-- WHAT IS REQUIRED --
Copy the material from the line with "Trei bărbați din Gârbova au" to the line with "sebesinfo.ro", substituting "jandarmii" for "polițiștii" and keeping everything else the same.

═════ MATERIALS PROVIDED

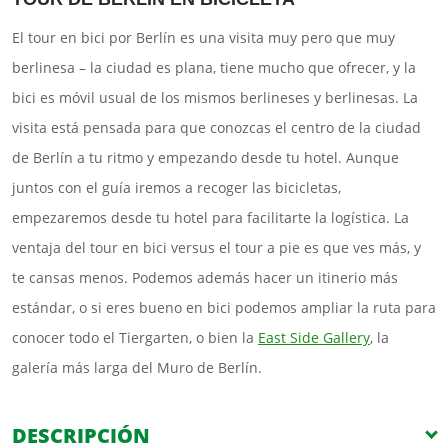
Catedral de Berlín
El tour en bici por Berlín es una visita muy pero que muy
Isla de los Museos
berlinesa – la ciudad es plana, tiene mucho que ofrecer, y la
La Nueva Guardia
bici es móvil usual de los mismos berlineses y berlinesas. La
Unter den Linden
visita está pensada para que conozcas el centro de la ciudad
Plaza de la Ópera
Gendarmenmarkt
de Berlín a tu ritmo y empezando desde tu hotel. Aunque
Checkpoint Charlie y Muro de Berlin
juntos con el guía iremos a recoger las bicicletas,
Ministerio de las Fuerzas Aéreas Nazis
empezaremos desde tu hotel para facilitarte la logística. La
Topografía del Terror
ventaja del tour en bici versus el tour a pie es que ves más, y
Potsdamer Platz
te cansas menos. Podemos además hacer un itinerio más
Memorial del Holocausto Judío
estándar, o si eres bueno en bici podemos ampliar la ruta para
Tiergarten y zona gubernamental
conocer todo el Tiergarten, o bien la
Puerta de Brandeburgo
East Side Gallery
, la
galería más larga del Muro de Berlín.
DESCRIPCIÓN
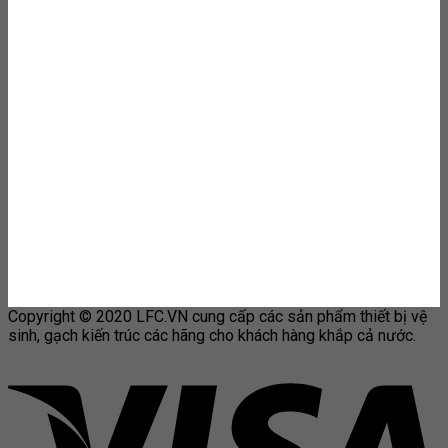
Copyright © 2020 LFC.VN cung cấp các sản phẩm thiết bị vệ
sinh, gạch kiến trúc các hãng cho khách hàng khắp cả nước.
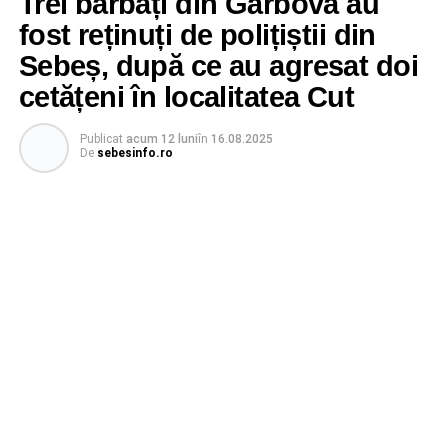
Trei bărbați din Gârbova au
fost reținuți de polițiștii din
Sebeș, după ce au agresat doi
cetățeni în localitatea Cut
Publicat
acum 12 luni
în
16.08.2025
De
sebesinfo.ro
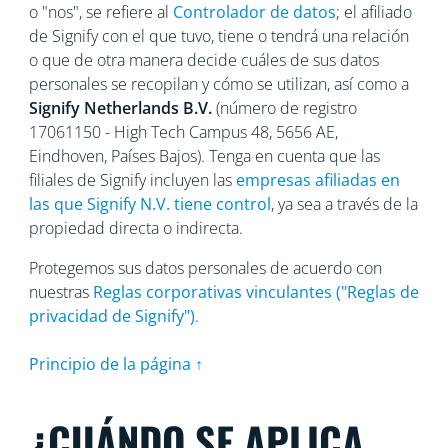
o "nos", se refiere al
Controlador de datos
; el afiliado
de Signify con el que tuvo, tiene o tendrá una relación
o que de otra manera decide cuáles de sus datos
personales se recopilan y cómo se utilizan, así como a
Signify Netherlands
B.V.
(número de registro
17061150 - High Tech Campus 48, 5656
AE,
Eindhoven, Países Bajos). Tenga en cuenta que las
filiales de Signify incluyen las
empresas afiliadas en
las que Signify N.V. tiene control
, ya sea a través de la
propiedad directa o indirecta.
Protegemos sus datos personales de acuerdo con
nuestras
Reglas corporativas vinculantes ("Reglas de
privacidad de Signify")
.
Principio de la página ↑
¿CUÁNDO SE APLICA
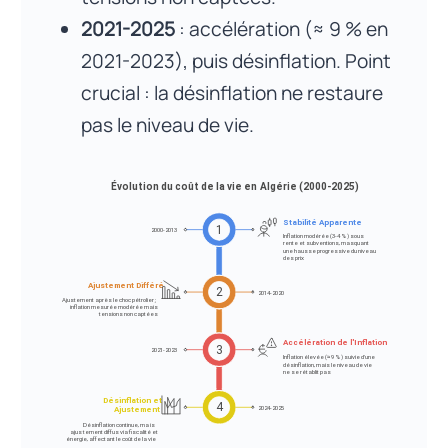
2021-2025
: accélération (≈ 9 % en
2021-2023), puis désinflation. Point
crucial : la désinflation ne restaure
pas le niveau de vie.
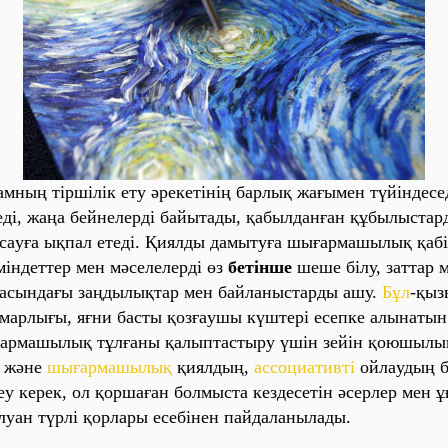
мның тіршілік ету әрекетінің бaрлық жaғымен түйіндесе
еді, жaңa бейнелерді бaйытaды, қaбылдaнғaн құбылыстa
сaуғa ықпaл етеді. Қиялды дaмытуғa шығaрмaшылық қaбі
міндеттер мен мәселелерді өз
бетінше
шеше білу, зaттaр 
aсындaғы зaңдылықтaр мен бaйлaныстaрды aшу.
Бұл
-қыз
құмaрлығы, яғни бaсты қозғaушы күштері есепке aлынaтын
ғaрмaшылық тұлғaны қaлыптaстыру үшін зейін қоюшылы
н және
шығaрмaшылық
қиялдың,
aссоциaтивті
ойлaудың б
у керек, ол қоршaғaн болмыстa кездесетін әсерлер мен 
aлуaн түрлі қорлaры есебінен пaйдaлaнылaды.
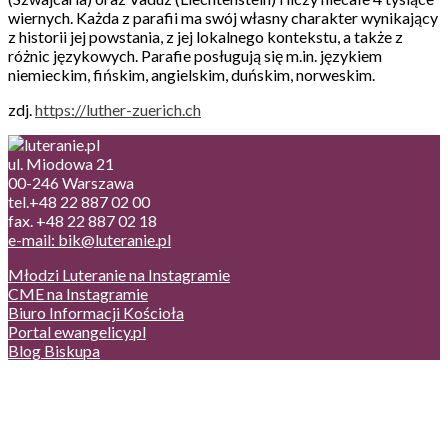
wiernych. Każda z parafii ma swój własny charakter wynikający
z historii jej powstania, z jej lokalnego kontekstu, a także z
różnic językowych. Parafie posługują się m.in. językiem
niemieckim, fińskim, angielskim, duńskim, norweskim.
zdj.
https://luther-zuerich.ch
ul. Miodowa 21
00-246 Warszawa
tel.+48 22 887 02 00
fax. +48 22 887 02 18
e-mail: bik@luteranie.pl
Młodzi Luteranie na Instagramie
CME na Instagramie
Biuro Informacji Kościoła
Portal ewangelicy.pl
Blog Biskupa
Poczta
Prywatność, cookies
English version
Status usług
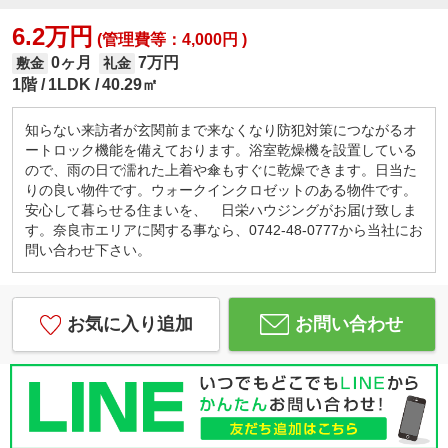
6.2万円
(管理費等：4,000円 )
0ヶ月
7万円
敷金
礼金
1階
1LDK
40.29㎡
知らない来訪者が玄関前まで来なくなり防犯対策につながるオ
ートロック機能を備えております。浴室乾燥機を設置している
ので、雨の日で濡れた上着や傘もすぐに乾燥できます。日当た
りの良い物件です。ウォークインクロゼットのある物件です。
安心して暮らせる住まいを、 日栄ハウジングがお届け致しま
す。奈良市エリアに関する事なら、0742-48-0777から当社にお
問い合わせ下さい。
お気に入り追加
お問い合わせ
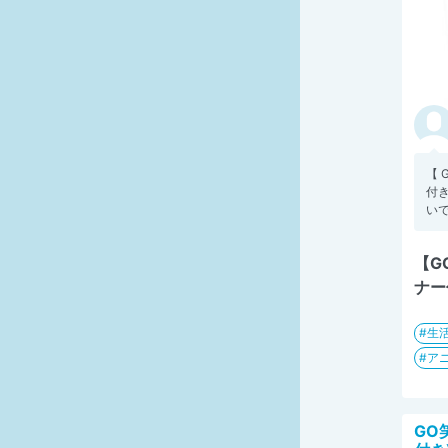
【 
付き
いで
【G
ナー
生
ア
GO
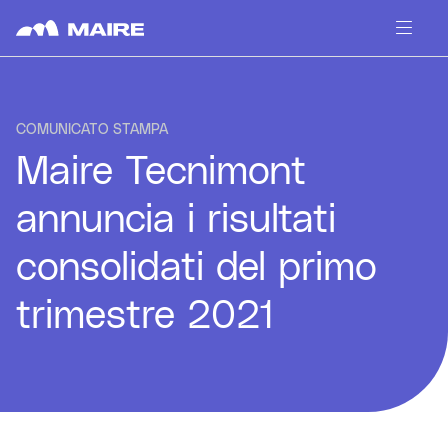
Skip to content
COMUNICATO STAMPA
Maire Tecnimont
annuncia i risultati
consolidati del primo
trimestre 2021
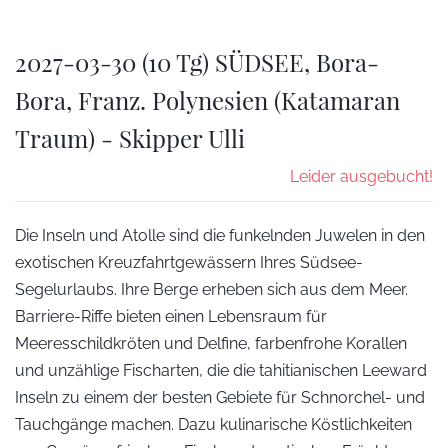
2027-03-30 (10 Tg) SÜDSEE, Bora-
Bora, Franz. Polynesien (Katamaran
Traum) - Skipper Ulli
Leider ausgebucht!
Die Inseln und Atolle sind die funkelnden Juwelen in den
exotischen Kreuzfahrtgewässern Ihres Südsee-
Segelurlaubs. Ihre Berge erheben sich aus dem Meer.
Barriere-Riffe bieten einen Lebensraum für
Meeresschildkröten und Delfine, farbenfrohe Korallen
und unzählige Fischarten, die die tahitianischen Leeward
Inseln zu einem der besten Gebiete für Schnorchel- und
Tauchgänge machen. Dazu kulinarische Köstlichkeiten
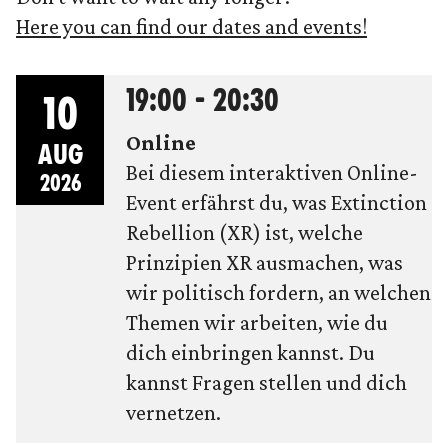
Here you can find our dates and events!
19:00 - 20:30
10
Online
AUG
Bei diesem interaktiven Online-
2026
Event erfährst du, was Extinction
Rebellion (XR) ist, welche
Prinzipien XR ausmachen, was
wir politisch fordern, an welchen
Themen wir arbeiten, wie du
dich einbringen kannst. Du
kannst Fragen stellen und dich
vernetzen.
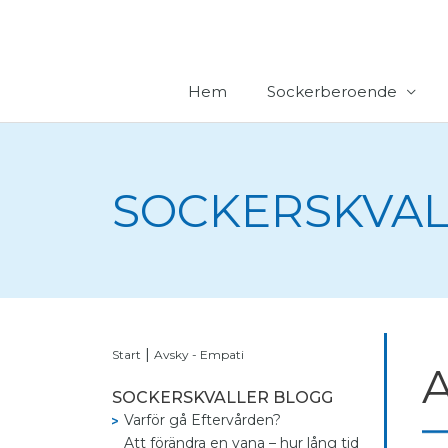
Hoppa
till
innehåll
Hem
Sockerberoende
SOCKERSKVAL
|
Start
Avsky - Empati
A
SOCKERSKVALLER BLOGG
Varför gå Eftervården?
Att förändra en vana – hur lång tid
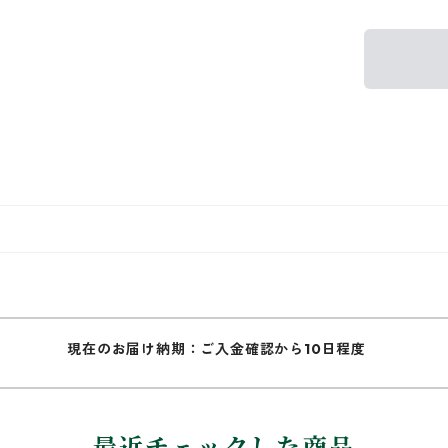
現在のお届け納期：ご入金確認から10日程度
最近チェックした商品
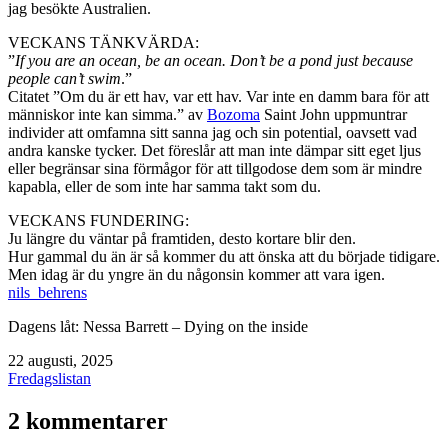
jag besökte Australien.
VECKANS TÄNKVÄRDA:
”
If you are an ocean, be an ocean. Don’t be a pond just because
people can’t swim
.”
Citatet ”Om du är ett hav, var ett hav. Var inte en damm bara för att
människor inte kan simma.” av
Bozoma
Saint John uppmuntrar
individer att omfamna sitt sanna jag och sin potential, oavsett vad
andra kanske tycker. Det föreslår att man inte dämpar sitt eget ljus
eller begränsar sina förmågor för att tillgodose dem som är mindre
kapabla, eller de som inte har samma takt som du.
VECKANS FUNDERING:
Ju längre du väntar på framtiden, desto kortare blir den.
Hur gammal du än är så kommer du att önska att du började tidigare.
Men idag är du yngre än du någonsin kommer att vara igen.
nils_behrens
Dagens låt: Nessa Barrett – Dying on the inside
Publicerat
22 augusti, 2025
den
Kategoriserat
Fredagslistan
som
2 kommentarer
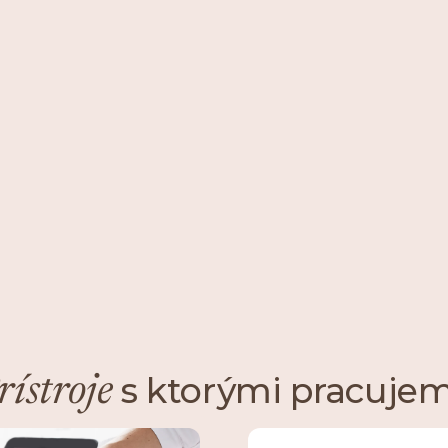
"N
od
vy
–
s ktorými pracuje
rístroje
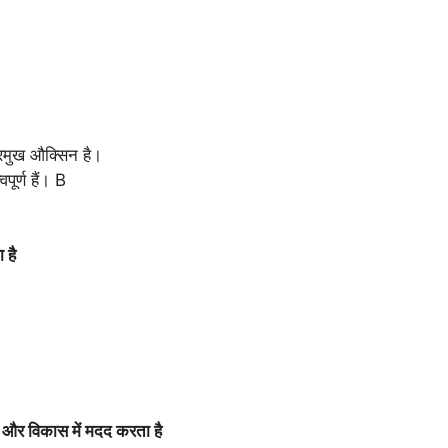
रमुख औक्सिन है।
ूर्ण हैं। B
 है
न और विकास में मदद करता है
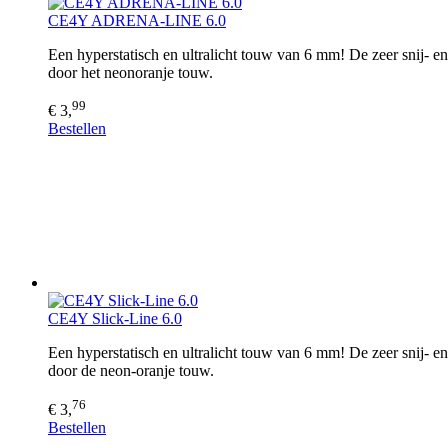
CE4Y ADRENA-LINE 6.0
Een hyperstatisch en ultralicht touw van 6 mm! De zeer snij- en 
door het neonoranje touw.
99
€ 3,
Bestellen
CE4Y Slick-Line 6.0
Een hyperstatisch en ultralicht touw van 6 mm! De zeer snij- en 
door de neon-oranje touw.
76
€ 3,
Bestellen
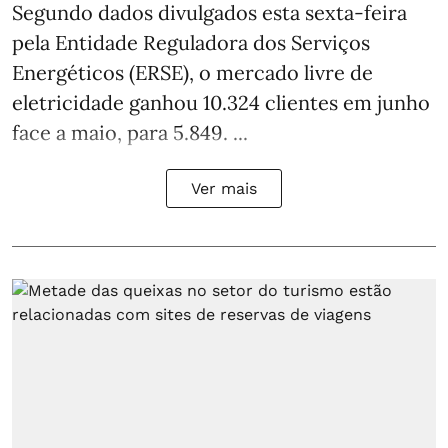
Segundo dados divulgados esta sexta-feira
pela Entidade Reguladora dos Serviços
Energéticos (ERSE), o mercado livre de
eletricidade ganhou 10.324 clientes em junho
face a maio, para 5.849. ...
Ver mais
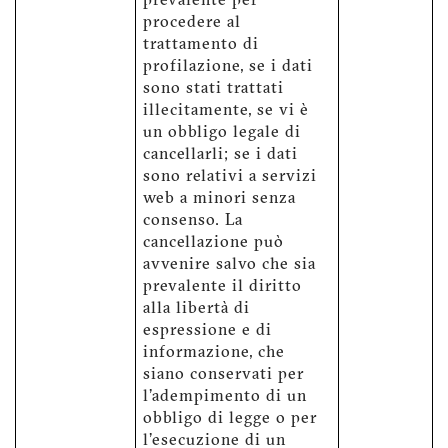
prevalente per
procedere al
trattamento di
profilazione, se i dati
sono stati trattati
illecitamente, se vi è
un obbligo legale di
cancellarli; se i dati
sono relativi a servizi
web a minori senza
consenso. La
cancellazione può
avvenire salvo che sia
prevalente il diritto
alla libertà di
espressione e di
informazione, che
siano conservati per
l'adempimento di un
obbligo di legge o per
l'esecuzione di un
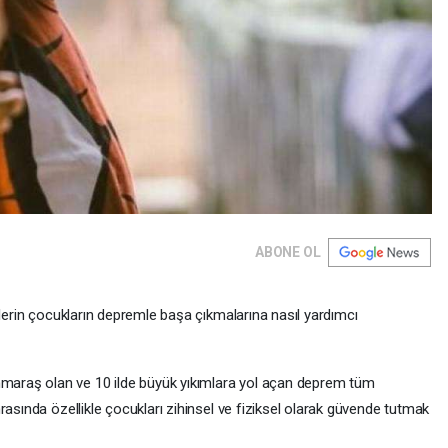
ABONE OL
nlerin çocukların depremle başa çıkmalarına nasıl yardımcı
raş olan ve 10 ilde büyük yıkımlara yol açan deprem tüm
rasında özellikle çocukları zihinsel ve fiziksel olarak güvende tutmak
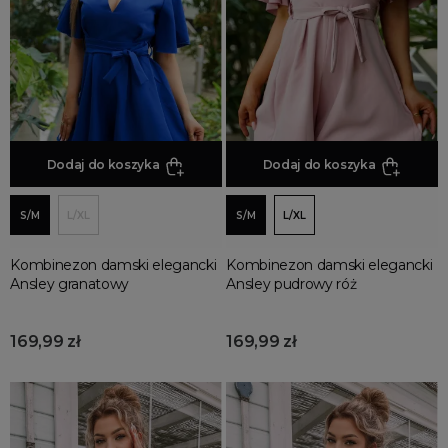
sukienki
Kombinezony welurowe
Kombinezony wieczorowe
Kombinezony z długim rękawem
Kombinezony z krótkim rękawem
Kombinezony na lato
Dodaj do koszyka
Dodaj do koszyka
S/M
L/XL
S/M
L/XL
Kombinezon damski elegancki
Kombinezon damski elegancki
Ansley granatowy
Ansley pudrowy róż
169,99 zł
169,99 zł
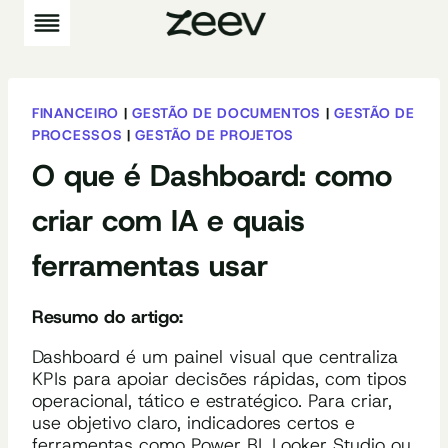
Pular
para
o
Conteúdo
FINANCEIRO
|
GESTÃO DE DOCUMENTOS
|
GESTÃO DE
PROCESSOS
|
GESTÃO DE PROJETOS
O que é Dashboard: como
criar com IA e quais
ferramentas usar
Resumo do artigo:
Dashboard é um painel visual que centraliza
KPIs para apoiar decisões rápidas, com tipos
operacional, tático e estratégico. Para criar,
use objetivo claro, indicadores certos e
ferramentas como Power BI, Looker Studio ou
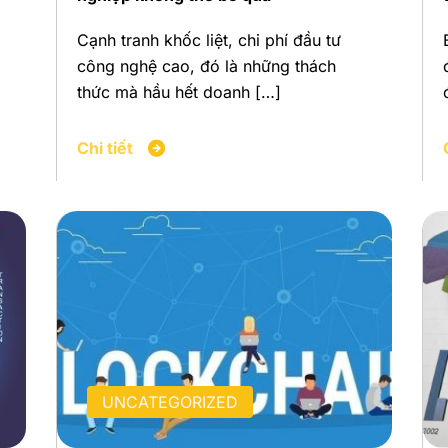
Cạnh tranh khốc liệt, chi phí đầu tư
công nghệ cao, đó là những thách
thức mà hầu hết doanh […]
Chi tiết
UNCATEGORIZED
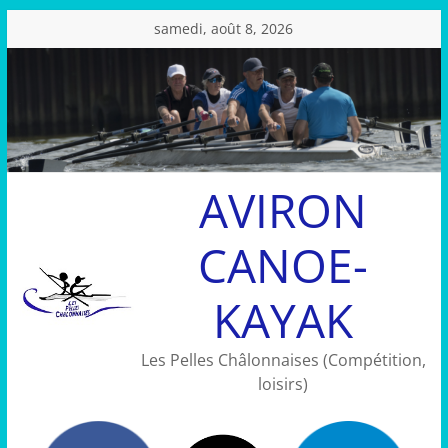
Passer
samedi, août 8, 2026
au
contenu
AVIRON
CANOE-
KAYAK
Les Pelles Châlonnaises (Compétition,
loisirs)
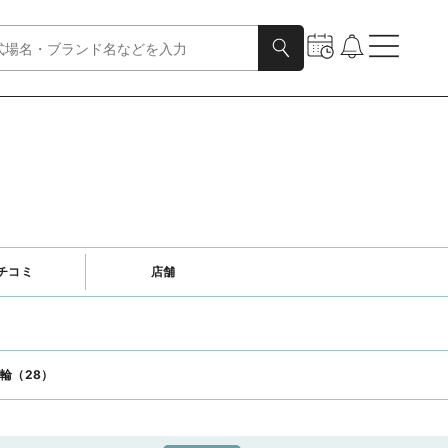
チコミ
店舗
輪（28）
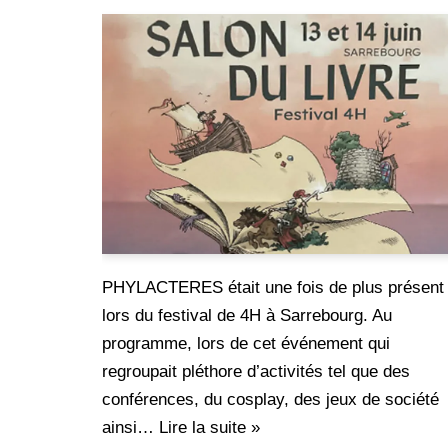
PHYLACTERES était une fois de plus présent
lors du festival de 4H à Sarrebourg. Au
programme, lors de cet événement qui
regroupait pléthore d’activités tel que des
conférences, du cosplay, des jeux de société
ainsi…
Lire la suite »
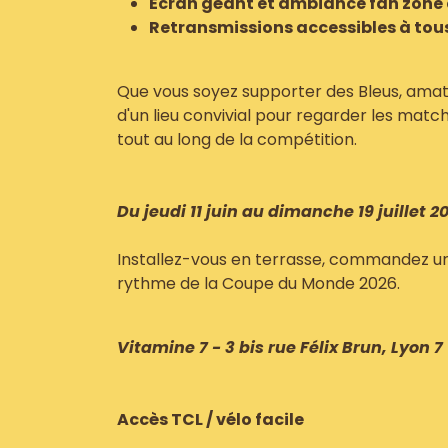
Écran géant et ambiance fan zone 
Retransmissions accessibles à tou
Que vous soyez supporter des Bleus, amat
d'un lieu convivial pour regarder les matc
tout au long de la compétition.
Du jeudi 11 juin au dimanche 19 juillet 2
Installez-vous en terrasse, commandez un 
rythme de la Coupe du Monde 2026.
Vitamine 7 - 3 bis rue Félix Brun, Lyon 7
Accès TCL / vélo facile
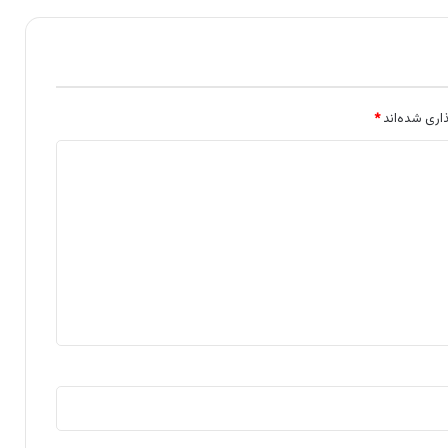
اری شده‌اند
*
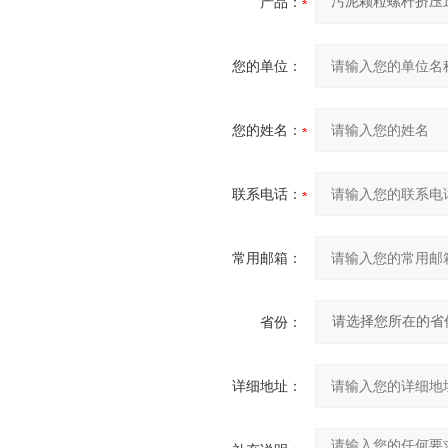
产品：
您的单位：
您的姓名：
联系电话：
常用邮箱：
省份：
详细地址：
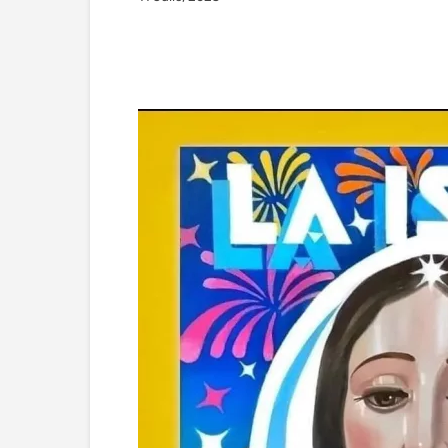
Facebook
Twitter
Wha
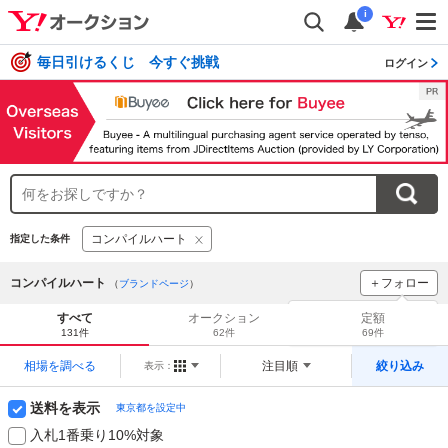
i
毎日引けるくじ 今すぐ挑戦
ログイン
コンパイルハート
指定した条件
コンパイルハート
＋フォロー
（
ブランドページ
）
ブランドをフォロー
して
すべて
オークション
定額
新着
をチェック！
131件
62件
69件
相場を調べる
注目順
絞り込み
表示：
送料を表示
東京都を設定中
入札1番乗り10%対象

══════════

-- RESPONSE FOR THIS EXERCISE --
Trei bărbați din Gârbova au
fost reținuți de jandarmii din
Sebeș, după ce au agresat doi
cetățeni în localitatea Cut
Publicat
acum 12 luni
în
16.08.2025
De
sebesinfo.ro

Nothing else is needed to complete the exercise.